■ Required action ■
Where "Yucca" appears in a line of the entries below, that line should be copied.

■ Information supplied ■
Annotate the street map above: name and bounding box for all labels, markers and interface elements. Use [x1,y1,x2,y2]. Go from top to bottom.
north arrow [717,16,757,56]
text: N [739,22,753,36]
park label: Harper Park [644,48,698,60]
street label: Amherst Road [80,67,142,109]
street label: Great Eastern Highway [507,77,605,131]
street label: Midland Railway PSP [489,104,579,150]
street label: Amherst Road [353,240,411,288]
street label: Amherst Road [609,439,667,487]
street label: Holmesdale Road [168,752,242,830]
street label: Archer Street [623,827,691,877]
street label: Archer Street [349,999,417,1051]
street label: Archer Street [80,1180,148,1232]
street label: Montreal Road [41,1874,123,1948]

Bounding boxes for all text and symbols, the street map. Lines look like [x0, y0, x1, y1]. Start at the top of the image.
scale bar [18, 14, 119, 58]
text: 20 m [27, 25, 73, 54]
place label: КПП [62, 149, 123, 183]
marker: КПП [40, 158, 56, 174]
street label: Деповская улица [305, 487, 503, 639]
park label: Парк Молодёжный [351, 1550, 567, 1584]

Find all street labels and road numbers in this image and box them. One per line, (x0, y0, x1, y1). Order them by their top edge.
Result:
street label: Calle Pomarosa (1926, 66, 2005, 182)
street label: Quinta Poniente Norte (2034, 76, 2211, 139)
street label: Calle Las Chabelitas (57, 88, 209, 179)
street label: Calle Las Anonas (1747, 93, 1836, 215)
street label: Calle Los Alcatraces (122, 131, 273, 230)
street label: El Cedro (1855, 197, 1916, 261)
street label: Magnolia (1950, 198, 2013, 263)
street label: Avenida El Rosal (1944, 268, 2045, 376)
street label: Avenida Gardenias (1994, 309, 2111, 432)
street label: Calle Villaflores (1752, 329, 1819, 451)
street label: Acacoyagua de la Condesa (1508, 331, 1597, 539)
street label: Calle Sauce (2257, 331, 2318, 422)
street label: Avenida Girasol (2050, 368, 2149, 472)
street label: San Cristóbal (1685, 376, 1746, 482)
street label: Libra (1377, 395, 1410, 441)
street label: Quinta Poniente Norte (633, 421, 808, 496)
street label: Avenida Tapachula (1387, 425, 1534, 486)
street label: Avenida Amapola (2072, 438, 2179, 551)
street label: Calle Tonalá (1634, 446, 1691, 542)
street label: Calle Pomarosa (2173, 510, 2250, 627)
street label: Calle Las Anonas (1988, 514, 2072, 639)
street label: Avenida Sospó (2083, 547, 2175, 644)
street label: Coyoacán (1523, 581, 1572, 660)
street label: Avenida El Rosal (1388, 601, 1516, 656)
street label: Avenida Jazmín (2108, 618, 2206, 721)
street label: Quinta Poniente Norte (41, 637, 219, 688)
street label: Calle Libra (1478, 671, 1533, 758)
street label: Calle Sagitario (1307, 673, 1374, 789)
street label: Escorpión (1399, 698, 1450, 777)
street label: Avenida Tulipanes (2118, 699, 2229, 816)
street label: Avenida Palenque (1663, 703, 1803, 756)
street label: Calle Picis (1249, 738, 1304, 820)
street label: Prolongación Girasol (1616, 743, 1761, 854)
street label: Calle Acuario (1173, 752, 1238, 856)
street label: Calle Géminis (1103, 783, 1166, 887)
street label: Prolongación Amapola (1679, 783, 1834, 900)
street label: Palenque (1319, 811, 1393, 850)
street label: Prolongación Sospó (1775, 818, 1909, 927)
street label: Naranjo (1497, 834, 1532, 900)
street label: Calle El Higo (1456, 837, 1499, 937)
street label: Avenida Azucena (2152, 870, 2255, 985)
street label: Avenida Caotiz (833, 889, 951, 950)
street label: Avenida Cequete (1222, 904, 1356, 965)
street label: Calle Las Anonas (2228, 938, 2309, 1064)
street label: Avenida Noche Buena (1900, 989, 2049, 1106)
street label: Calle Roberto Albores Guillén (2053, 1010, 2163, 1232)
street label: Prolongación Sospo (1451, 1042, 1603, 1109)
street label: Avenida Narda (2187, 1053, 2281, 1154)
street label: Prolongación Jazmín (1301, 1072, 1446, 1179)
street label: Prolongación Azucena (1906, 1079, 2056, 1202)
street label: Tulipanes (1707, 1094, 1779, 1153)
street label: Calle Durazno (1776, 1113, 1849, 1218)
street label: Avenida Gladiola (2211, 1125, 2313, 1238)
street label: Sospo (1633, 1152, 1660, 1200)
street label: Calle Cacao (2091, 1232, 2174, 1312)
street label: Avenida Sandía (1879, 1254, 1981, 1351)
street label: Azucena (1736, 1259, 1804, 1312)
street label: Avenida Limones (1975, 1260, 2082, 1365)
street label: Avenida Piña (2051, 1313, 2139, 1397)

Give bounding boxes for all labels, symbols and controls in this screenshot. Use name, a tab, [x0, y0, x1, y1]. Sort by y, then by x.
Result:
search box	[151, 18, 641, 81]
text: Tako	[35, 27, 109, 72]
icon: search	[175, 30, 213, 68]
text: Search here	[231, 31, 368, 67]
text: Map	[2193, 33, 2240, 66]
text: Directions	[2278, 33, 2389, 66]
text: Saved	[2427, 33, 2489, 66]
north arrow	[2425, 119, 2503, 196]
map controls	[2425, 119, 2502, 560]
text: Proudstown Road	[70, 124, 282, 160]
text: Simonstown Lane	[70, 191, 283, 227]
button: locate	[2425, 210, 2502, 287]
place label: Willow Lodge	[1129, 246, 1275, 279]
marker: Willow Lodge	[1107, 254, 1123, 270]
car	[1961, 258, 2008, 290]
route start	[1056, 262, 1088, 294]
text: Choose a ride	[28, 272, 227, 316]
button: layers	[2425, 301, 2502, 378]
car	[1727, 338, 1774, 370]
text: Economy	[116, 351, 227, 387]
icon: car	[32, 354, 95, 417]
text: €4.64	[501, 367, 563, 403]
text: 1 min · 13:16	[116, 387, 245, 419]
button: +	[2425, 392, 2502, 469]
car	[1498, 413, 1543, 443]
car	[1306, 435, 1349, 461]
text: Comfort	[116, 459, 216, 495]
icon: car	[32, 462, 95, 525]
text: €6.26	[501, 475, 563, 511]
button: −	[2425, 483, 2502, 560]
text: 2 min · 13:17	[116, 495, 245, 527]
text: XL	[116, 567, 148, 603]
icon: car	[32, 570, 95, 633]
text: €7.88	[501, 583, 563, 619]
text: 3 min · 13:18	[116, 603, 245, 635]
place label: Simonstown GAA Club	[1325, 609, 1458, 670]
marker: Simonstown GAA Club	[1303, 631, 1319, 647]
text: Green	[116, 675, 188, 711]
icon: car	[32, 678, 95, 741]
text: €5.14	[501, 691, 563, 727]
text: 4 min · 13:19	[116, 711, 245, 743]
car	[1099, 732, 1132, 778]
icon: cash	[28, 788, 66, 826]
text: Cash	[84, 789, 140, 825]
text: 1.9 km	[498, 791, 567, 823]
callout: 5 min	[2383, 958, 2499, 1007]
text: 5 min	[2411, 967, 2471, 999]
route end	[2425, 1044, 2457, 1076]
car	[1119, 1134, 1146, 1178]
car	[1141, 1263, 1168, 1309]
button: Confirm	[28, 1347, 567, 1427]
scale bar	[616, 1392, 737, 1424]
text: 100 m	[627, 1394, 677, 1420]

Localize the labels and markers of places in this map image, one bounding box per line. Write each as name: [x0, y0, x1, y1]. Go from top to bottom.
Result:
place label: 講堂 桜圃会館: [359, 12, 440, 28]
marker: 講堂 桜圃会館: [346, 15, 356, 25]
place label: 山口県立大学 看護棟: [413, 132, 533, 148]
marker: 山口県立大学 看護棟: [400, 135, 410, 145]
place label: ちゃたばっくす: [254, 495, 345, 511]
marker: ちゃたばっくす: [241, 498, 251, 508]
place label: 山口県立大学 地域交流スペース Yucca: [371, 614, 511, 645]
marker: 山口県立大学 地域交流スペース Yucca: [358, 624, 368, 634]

■ Expected answer ■
place label: 山口県立大学 地域交流スペース Yucca: [371, 614, 511, 645]
marker: 山口県立大学 地域交流スペース Yucca: [358, 624, 368, 634]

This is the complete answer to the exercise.